Activity – In the entries below, some lines hold the string "pixels"; please say how many, giving the number and nothing else.

Provided data –
⟨

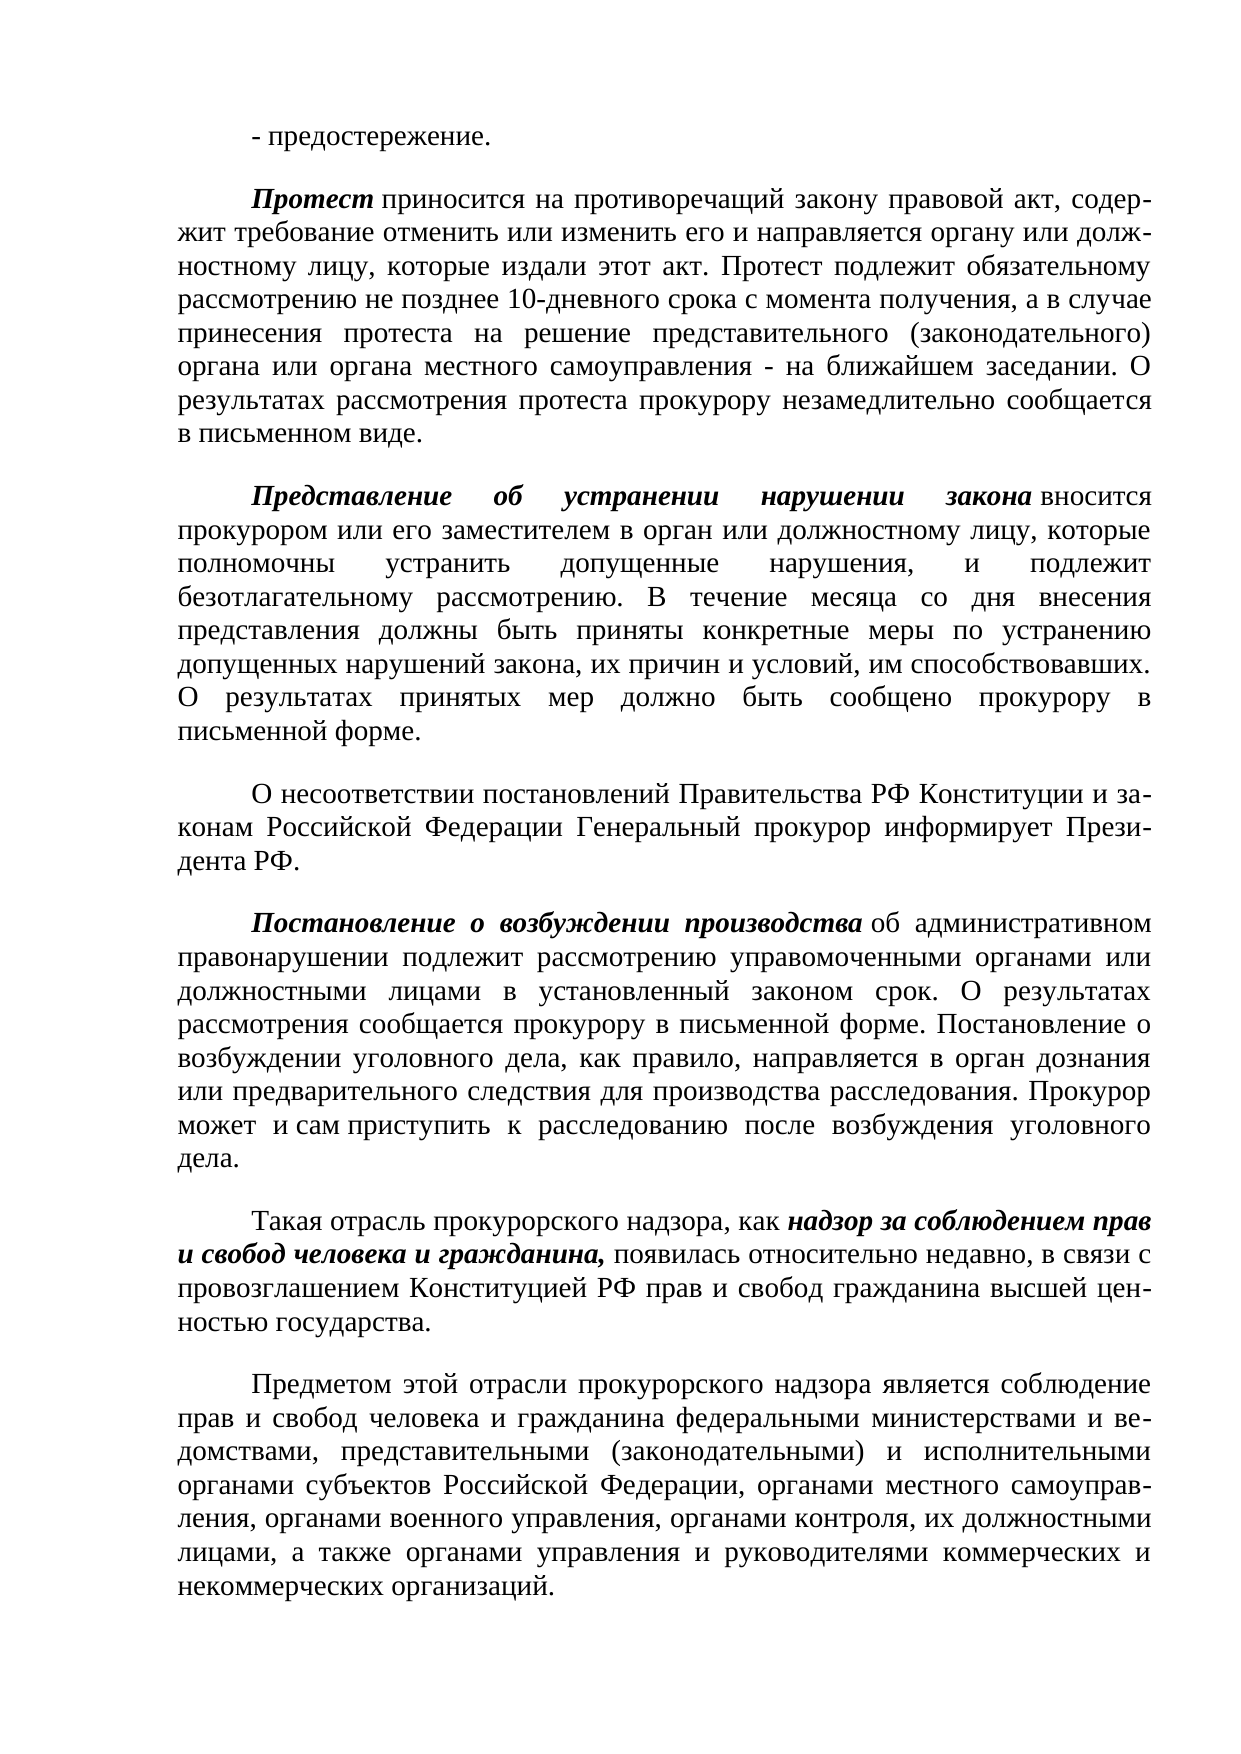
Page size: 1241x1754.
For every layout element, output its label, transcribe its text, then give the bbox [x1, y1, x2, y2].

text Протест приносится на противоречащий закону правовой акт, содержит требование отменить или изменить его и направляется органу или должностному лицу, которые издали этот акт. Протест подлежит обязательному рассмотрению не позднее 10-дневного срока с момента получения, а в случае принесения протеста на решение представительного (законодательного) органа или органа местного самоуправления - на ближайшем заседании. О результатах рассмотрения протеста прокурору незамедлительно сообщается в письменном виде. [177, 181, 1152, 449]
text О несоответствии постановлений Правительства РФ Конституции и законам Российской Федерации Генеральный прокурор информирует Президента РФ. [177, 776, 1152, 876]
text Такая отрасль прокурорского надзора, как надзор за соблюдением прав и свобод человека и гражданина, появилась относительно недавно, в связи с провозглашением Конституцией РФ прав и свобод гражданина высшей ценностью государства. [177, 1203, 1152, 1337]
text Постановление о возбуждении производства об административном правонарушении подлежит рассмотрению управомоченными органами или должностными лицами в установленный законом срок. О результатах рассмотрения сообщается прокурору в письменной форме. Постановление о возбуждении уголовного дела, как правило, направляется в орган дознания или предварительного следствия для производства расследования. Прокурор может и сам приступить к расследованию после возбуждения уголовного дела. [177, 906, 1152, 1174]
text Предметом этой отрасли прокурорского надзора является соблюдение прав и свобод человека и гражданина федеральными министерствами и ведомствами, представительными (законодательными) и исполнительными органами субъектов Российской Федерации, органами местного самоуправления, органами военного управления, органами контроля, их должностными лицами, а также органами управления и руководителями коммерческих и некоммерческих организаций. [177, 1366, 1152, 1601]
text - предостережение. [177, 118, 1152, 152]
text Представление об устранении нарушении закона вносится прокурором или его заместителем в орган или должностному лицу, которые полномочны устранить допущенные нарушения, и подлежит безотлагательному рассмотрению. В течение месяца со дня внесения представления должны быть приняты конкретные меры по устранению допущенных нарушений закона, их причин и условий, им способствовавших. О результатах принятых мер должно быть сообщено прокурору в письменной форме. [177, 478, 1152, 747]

⟩
⟨

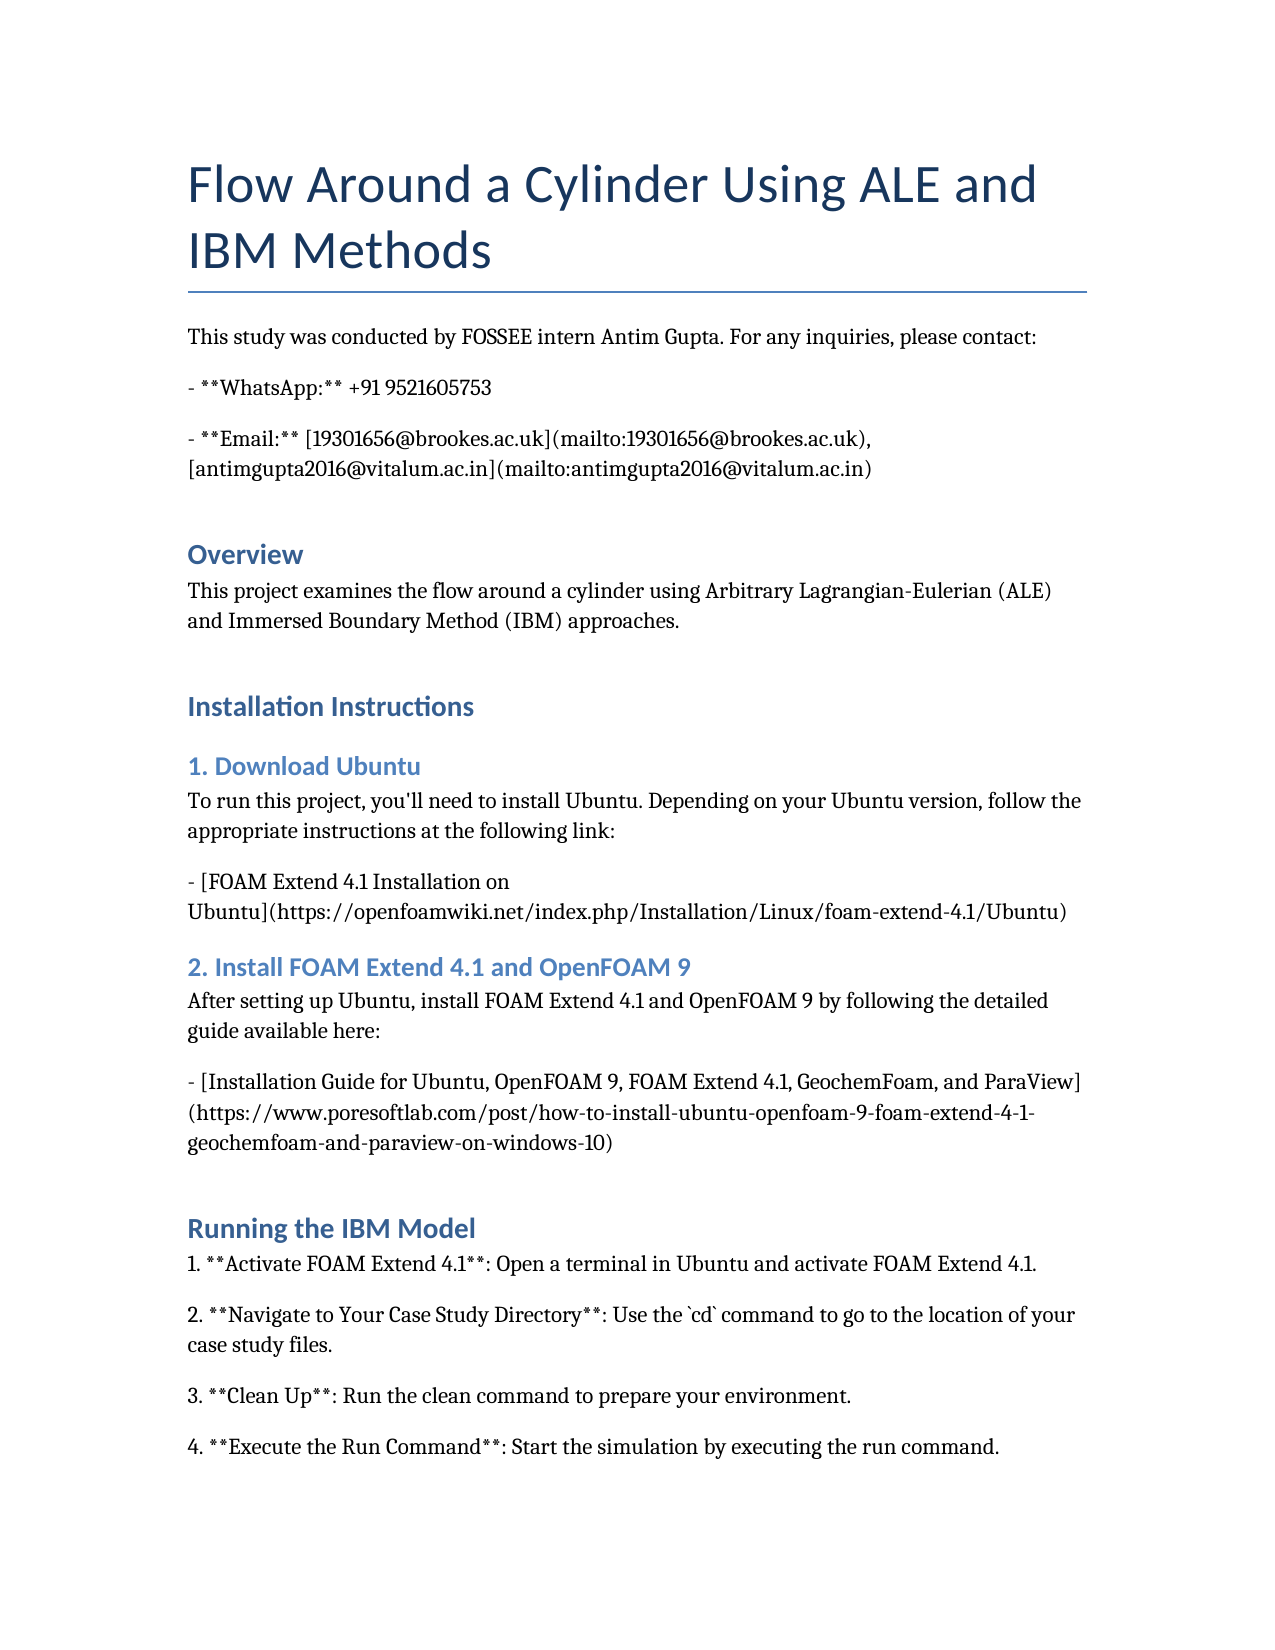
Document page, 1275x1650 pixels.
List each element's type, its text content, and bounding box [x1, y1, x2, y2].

⟩
⟨

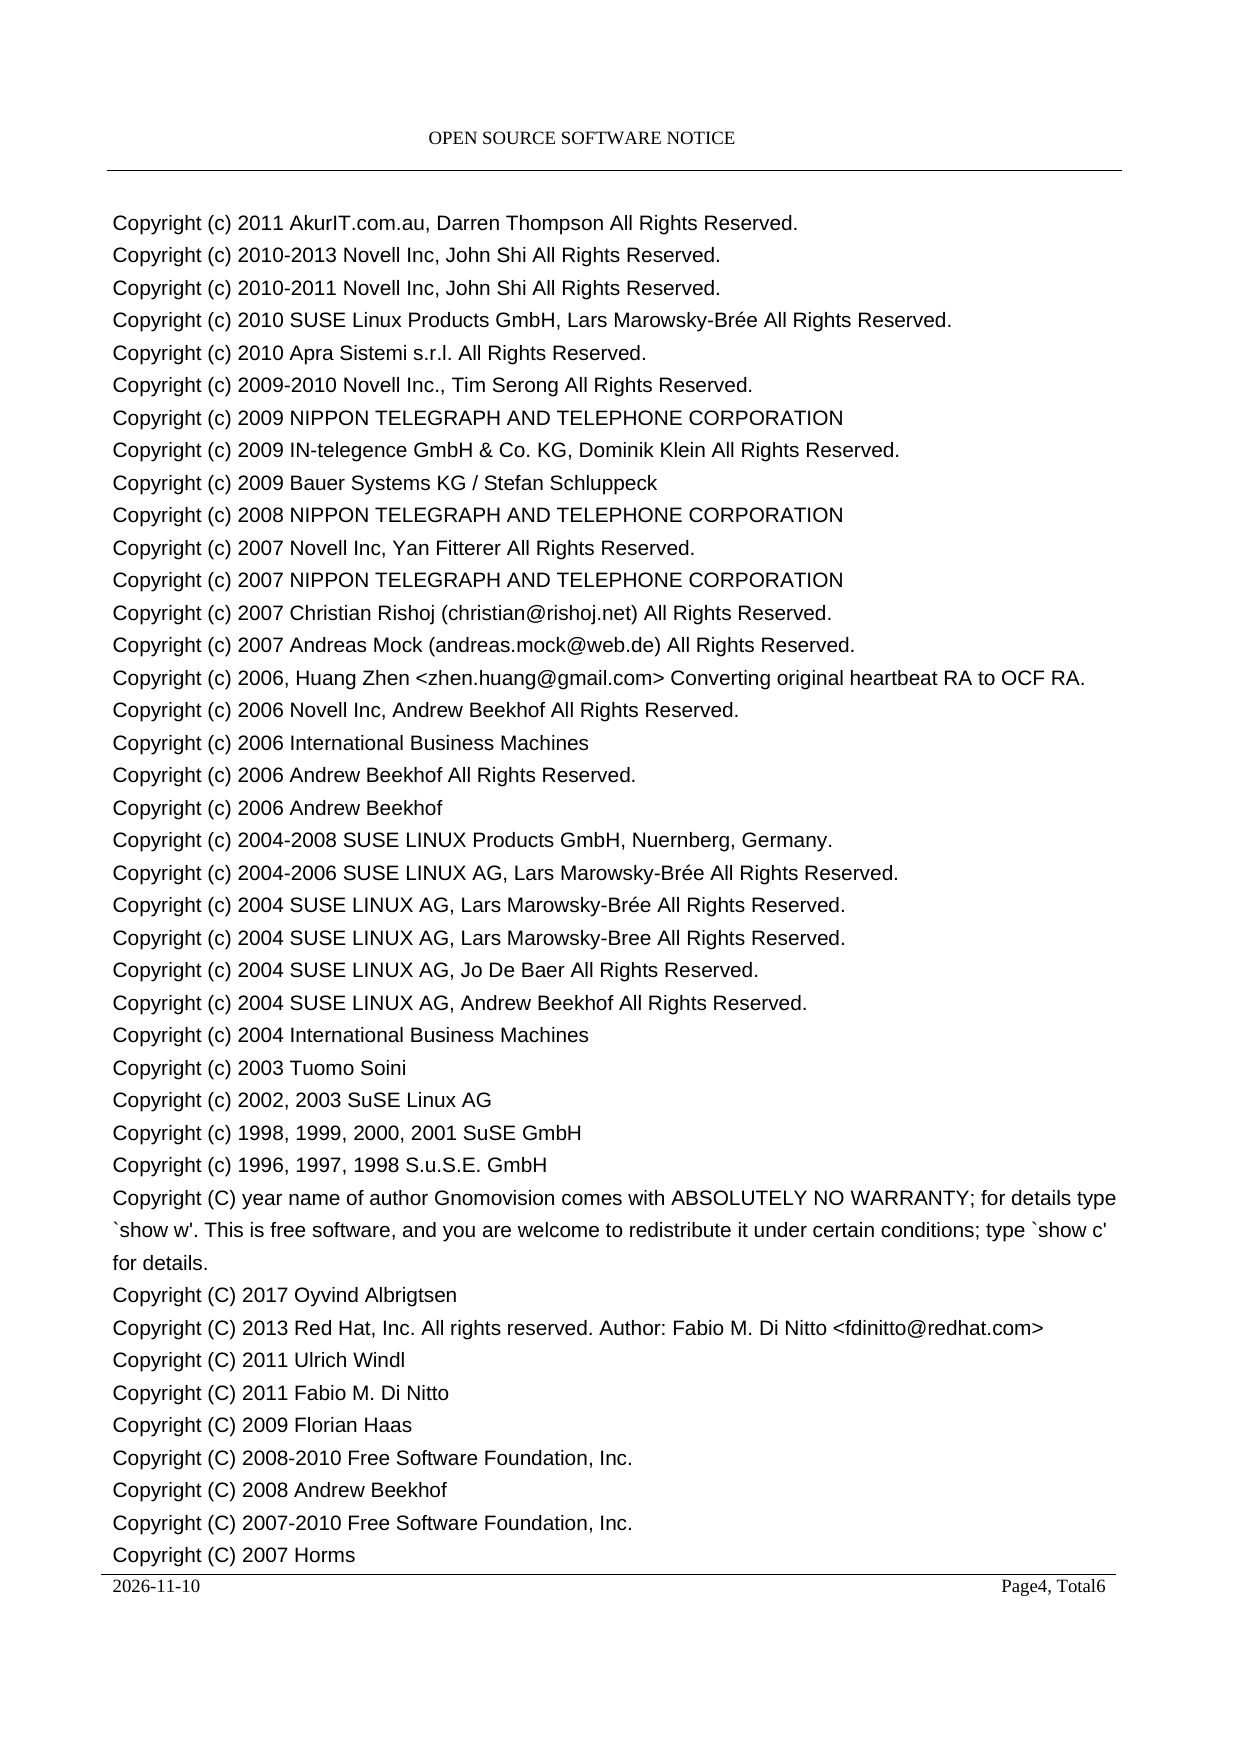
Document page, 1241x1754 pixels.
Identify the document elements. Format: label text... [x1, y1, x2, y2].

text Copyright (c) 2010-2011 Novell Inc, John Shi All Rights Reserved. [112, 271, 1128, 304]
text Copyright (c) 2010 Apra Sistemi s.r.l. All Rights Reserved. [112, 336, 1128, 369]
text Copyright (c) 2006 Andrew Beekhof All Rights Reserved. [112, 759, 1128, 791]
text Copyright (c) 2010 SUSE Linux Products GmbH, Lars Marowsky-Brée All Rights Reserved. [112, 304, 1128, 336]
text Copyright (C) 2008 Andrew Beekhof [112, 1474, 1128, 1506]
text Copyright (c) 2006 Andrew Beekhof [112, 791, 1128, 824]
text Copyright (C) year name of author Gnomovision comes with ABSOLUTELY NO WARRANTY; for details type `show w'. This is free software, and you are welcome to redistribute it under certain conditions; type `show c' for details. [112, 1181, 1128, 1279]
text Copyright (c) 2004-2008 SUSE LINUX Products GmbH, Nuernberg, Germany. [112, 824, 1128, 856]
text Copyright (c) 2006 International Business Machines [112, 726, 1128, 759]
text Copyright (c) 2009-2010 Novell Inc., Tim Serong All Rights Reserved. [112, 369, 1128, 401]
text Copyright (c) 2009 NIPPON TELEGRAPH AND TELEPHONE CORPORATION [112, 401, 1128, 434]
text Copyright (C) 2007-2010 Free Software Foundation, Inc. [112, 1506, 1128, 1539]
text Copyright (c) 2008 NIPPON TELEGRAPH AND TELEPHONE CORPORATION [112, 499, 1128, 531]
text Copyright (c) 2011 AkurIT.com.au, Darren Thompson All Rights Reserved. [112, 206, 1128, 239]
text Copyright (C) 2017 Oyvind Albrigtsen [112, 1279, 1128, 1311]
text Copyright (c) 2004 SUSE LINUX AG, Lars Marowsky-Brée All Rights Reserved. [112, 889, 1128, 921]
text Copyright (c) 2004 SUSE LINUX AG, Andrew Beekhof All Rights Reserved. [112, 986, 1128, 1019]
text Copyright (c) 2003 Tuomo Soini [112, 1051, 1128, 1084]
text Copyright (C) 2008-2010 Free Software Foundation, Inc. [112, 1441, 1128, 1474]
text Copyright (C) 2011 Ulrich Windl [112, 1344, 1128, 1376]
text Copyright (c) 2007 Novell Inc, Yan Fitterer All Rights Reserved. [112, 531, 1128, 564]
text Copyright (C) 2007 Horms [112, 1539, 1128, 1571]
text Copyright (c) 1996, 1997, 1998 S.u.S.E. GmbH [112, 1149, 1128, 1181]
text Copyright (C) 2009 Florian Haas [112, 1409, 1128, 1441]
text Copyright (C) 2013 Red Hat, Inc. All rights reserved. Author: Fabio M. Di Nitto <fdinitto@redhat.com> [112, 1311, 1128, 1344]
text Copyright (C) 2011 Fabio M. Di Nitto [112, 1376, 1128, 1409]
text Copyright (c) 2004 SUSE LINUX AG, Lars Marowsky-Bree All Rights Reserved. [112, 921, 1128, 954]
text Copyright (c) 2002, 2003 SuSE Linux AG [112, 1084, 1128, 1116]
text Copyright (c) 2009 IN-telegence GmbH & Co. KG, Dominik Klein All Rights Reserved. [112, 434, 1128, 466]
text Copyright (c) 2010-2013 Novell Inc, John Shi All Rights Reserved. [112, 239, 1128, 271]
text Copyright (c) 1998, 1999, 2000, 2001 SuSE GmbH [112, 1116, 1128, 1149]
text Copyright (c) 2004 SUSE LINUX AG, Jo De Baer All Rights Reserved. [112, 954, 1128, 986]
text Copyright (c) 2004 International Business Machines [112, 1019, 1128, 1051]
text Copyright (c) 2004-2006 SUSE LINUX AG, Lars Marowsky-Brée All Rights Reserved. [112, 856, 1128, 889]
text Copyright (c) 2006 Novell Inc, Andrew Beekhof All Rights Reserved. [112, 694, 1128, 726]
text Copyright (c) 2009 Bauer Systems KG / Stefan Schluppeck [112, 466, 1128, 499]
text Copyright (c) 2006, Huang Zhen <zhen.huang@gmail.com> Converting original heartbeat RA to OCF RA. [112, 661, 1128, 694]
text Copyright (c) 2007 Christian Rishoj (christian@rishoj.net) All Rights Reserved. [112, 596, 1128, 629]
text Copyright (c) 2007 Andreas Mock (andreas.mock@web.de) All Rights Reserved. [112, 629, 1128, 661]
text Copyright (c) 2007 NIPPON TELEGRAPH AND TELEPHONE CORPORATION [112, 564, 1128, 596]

⟩

Output below – 2